* _Fragmento de texto_
──────────

Para mantener el tipo ante nuestros socios europeos, u obligado por ellos, Zapatero comenzó  a exprimir a los paganos de siempre, a los más débiles,  hasta dejarlos totalmente exhaustos. Siguió, eso sí, con sus desorbitados gastos, pero congeló las pensiones,  redujo el salario a los trabajadores públicos y, para colmo de males, nos subió el IVA. Y todo esto, sin tomar una sola medida que pudiera reactivar la economía y favorecer la creación de empleo.
Con la llegada de Mariano Rajoy cambian muy pocas cosas ya que practica una política claramente continuista. Recorta algunos gastos superfluos, eso sí, pero mantiene intactos los gastos de administración. Como los ingresos normales no dan para tanto, imita a Zapatero, recurriendo tranquilamente al expolio de los que más lo necesitan, aumentando considerablemente la fiscalidad.  No sabemos si fue una decisión personal de Rajoy o una imposición de  Bruselas; el caso es que nos subió el IRPF, subió también el IVA y hasta se atrevió a dejar a los funcionarios sin la paga extraordinaria de Navidad. Y para colmo de males, como ya es tradicional en la derecha, falla aquí la comunicación, lo que da lugar a que los ciudadanos sigan con la sensación de que el Gobierno se limita a parchear torpemente la situación para cubrir el obligado expediente.
No cabe duda Mariano Rajoy se equivocó de estrategia en la campaña electoral del pasado 20 de noviembre. Al parecer, la totalidad de ciudadanos, que seguían con  preocupación los vaivenes de nuestra tambaleante economía, sabían perfectamente  que las afirmaciones del equipo económico del Gobierno de Zapatero no eran más que solemnes bravatas. Estaban todos plenamente convencidos de que, cuando salieran del Gobierno, España quedaría sumida prácticamente en la quiebra y sometida a los caprichos de Bruselas.
Pero Mariano Rajoy, según parece, se fio, se dejó engañar lamentablemente por las fanfarronadas de Elena Salgado, al frente entonces del Ministerio de Economía. De otro modo, no hubiera hecho las promesas que hizo en la campaña electoral, porque sería tanto como prometer algo que sabe no va a poder cumplir. Y esto sería algo imperdonable en alguien que aspira a dirigir los destinos de todos los españoles. De todos modos, Rajoy cometió un fallo inexcusable al hacer esas promesas, a pesar de los indicios claros del hundimiento total de nuestra economía. Prometió alegremente reducir algunos impuestos, o al menos no subirlos, a lo que no habría nada que objetar en unas circunstancias normales. Pero esas mismas promesas son realmente infumables cuando, como es el caso, se hacen en una situación manifiesta de quiebra. Toda una inconcebible y disparatada metedura de pata.
Excusarse  con la herencia recibida, a estas alturas,  resulta totalmente absurdo. Mariano Rajoy tenía que saber, o al menos sospechar, la situación real de nuestra economía.  Debió prometer sangre sudor y lágrimas de todos los colectivos, incluidos los de la casta política. El desprestigio del zapaterismo era de tal envergadura, que hubiera ganado igualmente las elecciones y, ahora, no se encontraría con esa contestación tan generalizada.
Barrillos de Las Arrimadas, 29 de agosto de 2012
José Luis Valladares Fernández
Criterio Liberal. Diario de opinión Libre.

──────────

* _Tarea propuesta_
Enumera las medidas que, según el artículo sobre Zapatero y Rajoy, tomó Zapatero para exprimir a los más débiles.

──────────

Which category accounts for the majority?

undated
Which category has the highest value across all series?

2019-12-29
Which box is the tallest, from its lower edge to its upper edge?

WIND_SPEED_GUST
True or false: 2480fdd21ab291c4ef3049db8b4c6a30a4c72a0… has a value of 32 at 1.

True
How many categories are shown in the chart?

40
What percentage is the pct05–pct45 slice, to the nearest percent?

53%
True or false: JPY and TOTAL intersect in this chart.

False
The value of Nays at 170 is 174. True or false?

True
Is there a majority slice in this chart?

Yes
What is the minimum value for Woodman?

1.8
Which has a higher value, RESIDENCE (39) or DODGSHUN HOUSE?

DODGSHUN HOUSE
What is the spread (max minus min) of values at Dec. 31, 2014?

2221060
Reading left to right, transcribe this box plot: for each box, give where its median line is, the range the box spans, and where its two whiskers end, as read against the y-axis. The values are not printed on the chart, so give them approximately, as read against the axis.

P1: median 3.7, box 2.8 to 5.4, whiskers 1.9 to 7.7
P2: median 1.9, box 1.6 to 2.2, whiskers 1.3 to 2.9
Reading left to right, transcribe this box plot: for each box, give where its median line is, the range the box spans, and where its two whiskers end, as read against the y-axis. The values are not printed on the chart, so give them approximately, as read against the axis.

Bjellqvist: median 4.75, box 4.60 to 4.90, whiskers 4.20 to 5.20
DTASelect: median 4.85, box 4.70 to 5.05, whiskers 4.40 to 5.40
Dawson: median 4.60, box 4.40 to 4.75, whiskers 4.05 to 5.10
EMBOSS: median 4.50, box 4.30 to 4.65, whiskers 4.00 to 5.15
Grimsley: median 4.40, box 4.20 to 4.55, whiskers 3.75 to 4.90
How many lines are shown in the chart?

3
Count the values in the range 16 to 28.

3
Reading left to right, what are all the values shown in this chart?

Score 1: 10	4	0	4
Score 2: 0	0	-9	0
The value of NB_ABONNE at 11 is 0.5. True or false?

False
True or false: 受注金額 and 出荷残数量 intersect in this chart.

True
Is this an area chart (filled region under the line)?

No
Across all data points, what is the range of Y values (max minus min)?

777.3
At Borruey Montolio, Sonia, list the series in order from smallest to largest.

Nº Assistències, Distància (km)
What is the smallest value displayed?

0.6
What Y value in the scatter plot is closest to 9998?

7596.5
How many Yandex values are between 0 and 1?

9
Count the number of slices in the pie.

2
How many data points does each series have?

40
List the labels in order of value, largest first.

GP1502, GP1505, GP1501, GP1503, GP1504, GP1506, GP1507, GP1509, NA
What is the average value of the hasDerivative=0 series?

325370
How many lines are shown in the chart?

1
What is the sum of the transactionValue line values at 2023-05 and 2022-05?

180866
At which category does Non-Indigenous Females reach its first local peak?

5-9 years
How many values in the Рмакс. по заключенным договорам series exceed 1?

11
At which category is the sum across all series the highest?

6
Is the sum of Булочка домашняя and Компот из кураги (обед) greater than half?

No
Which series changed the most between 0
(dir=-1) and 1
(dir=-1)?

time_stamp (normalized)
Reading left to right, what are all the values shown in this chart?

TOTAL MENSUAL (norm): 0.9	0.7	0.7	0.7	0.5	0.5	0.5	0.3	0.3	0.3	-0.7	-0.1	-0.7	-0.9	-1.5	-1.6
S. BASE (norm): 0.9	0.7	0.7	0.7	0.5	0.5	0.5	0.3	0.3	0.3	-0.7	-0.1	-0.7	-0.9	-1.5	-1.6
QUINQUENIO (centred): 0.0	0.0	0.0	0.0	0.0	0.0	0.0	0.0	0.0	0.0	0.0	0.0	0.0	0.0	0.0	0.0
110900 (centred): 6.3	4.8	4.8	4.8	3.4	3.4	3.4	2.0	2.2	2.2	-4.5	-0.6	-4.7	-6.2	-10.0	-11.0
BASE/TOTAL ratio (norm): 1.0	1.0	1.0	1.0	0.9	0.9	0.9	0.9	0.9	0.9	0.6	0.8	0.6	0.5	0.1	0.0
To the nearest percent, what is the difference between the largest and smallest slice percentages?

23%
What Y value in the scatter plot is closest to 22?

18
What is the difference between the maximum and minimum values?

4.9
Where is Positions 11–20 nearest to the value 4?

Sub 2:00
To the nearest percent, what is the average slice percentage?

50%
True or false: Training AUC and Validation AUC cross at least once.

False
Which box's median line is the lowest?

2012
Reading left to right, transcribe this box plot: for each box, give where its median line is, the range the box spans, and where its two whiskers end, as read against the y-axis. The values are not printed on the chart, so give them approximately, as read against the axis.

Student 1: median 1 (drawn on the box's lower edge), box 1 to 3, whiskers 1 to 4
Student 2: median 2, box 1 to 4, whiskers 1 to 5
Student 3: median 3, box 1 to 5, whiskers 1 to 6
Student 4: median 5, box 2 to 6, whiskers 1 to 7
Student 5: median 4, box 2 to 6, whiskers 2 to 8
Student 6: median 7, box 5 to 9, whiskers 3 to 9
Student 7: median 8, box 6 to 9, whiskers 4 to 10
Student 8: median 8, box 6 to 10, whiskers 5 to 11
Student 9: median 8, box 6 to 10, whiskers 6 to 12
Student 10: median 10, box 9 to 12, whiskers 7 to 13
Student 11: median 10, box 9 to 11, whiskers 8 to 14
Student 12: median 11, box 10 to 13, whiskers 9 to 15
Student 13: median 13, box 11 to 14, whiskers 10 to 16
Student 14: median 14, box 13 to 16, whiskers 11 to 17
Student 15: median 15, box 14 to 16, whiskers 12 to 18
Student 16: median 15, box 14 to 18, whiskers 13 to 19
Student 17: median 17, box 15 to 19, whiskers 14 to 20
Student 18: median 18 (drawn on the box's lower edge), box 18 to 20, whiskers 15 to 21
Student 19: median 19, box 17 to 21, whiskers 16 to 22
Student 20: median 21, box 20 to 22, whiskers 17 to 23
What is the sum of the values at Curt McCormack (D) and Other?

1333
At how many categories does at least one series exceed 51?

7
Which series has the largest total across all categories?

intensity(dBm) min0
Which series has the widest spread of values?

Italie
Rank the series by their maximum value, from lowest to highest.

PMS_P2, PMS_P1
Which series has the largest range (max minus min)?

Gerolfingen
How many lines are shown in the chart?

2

──────────

* _Resultado obtenido_
- Congeló las pensiones.
- Redujo el salario a los trabajadores públicos.
- Subió el IVA.